START EXERCISE TEXT
The ranking of all industries is contained in Exhibit 9.  Industry positive rankings ranged from 73% for the computer industry to 22% for the oil and gas industry.  Negative ratings went from 10% for the computer and restaurant industries to 61% for the oil and gas industry.  Interestingly, the oil and gas industry ranked worse than the federal government, although both sectors improved in the past year.  Interestingly, the oil and gas industry was ranked worse than the federal government by Americans sampled, although both sector rating percentages improved compared to last year.  The oil and gas industry was one percentage point worse in favorability rating than the federal government and was also one percentage point worse in negativity. 

Exhibit 9.  Industry Ratings By Americans In 2012
Industry Ratings By Americans In 2012
Source:  Gallup

While Gallup makes much of the improvement from year to year of various industry sectors, long-term trends may not be as kind as we show with O&G and the federal government.  It is interesting that the three industries or sectors with the top positive rating improvements between 2011 and 2012 were healthcare, education and retail.  On the other end of the spectrum, the three worst performers were banking, farming and agriculture and electric and gas utilities. 

Exhibit 10.  Government Out-ranks Oil & Gas Industry
Government Out-ranks Oil & Gas Industry
Source:  Gallup

We thought it would be interesting to examine the view of Americans toward the federal government and the oil and gas industry over time.  Based on the data available from Gallup’s web site, it must not have surveyed Americans’ attitudes about the federal government before 2003 while polling had sampled views about the oil and gas industry beginning two years earlier. 

Exhibit 11.  Oil & Gas Industry Is Unpopular
Oil & Gas Industry Is Unpopular
Source:  Gallup, PPHB

When looking at the long-term trend in favorable/unfavorable ratings for the oil and gas industry compared to the federal government, it was interesting to see that the former’s ranking hadn’t changed materially in either category over the past 12 years.  On the other hand, Americans’ views toward the federal government changed drastically over the past decade.  The federal government’s unfavorable rating nearly doubled from 35% to 60%, while its favorable ratings declined from 41% to 23%.  The relatively stable ratings, both favorable and unfavorable, over most of the 12-year period points to the challenge the oil and gas industry faces in winning public support for any of its positions.  Without a more favorable rating, it is difficult to believe the oil and gas industry can ever win over the public on critical industry issues.  This rating position also means the industry is perceived as an easy target for emotionally-charged environmental issues.
END EXERCISE TEXT
START DATA EXTRACT
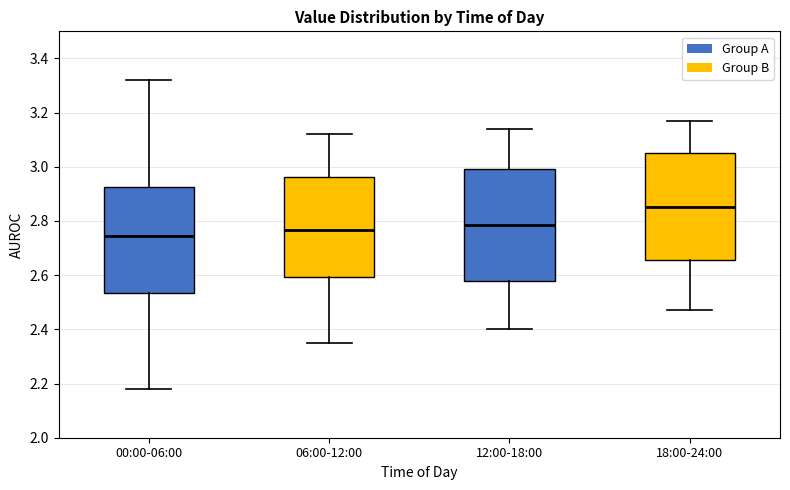

Which box's median line is the highest?

18:00-24:00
END DATA EXTRACT
WORK INSTRUCTIONS:
[a] Please print everything in the passage on industry ratings from "The ranking of" down to "worse in negativity.".
[b] Translate this sentence from the passage on industry ratings into Spanish: "On the other hand, Americans' views toward the federal government changed drastically over the past decade."
[c] Write the next part of the passage on industry ratings, picking up after its final sentence.

ANSWERS FOR EACH ITEM:
[a]
The ranking of all industries is contained in Exhibit 9.  Industry positive rankings ranged from 73% for the computer industry to 22% for the oil and gas industry.  Negative ratings went from 10% for the computer and restaurant industries to 61% for the oil and gas industry.  Interestingly, the oil and gas industry ranked worse than the federal government, although both sectors improved in the past year.  Interestingly, the oil and gas industry was ranked worse than the federal government by Americans sampled, although both sector rating percentages improved compared to last year.  The oil and gas industry was one percentage point worse in favorability rating than the federal government and was also one percentage point worse in negativity.

[b] Por otro lado, la opinión de los estadounidenses sobre el gobierno federal cambió drásticamente durante la última década.

[c]
Lower 48 Land Natural Gas Production Continues To Grow (Top)

Natural gas prices continue to struggle to rise above $3 per thousand cubic feet and stay there.  Hurricane Isaac appears to have inflicted little damage on the offshore Gulf of Mexico producing facilities, although it did cause a shutdown in production for a few days as workers were evacuated for safety reasons.  While rain and flooding along the Gulf Coast in Louisiana and Mississippi may have impacted some onshore operations, on balance the storm was a non-event for the oil and gas industry. 

From a demand perspective, natural gas continues to gain share of the electric generation market, but weak coal prices have slowed the rate of gain.  As we move into the early fall shoulder months for energy demand (less) natural gas prices will fluctuate more based on the rate of gas injections volumes into storage and perceptions about when cold temperatures may arrive and how they might impact winter gas demand.  At the present time, the early forecasts suggest a normal rather than a colder winter, which will do little to lift gas prices higher.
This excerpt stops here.